Esses fatos, embora bastante conhecidos, sequer triscam disparidades acumuladas ao longo de décadas. O temor da padronização, em especial no que se refere à assistência médico-hospitalar, é profundamente arraigado entre integrantes de segmentos de maior renda. Qualquer gesto direcionado a estabelecer como, onde, para quem e o que será financiado com recursos públicos assusta. É interpretado como ameaça de rebaixamento de um padrão assistencial desejável exatamente por permitir a reserva antecipada dos melhores lugares. Quem supõe "segurar" um plano de saúde na mão pode permanecer indiferente ou mesmo indisposto frente aos desafios de desbloquear os obstáculos para compatibilizar o direito à saúde com o desenvolvimento econômico e social do Brasil contemporâneo.
As tarefas de estabelecer, aproximar e ordenar uma relação consequente entre a ciência, a técnica, a resolução de problemas e a construção de um país mais democrático competem ao governo, aos partidos políticos, às entidades profissionais, empresariais e a outras organizações da sociedade civil. As pressões de vários mercados pela incorporação de tecnologias caras e nem sempre custo-efetivas impactam o orçamento da saúde. É a avaliação da efetividade das tecnologias que auxilia a fundamentação de propostas de racionalização das decisões e práticas. Maximizar o acesso e a qualidade dos serviços de saúde, explicitando fontes e volume de gastos, bem como a destinação dessas despesas, será um fardo bem leve, comparado ao peso incomensurável da negação monossilábica ao acesso, ao atendimento.

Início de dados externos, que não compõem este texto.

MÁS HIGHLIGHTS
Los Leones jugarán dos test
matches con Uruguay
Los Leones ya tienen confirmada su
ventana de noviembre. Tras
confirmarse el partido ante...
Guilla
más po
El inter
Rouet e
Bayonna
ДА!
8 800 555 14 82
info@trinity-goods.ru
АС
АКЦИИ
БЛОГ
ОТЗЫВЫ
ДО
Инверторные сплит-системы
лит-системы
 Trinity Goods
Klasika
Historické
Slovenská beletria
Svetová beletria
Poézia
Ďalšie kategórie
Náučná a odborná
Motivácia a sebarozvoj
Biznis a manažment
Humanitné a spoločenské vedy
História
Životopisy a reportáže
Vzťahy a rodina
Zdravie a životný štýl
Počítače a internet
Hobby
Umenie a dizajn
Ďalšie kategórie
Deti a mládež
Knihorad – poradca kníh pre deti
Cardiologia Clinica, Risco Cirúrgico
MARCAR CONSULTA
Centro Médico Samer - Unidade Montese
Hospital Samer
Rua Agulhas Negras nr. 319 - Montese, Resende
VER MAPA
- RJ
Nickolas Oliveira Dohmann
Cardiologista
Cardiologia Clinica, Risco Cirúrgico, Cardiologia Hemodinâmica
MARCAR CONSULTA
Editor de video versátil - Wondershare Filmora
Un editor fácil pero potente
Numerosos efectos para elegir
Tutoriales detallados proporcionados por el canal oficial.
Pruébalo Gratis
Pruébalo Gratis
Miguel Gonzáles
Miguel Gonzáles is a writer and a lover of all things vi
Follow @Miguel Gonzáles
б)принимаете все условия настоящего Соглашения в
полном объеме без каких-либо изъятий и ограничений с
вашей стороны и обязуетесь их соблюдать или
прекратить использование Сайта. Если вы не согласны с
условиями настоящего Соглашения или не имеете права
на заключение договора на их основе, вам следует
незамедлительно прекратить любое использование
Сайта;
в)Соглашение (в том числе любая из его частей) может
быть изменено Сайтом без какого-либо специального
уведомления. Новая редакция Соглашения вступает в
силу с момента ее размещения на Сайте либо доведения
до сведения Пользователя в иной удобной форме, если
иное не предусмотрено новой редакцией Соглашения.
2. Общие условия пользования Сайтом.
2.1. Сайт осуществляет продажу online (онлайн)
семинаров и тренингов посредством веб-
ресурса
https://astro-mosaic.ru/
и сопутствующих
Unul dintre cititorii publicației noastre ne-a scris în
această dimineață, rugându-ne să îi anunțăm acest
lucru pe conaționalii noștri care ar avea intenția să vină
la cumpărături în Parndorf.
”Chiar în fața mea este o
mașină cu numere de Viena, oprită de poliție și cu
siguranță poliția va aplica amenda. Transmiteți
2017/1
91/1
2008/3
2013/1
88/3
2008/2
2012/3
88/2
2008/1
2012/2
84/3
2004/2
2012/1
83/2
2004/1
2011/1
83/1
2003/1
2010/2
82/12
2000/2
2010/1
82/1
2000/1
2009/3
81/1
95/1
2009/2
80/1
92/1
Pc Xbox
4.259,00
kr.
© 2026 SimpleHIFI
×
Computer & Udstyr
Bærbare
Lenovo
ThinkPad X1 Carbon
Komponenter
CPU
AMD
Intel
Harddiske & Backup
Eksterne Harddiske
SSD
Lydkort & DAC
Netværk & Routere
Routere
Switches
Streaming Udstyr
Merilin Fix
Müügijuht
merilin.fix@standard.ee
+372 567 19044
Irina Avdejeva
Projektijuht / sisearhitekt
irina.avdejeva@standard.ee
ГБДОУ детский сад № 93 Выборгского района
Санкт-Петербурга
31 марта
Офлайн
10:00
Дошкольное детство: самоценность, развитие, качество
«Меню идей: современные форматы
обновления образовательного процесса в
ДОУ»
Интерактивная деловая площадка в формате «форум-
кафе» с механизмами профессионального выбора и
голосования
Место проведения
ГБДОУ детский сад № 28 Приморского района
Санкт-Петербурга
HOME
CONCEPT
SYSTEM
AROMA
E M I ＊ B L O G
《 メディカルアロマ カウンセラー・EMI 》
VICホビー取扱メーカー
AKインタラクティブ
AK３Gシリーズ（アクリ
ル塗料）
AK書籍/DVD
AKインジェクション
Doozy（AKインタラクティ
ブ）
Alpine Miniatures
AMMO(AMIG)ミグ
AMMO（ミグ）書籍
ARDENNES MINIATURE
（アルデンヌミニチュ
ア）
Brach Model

A legislação brasileira nos resguarda das rudes polêmicas sobre o conselho independente de especialistas - que basearia sua atuação nas evidências sobre a segurança e efetividade de tecnologias proposto pelo governo Obama. Opor as concepções sobre a escolha individual do consumo de serviços de saúde à da organização de um sistema social que lida com a vida e a morte parece primevo. Já superamos, pelo menos formalmente, esse estágio.
O SUS tem muitos significados. Mas nenhum deles franqueia a apropriação por poucos do acervo coletivo de conhecimentos e atividades disponíveis para evitar riscos, restabelecer a saúde, evitar a dor e o sofrimento. A institucionalização de um processo permanente de avaliação de programas, serviços e tecnologia para a saúde, articulado com a regulação de preços, devolve-lhe seu sentido conflitivo, de espaço de passagem do individuo ao cidadão e progressão da garantia e expectativas de direitos à saúde. Esse é o melhor remédio para prevenir corações partidos e curar os petrificados.
LIGIA BAHIA é professora da Universidade Federal do Rio de Janeiro.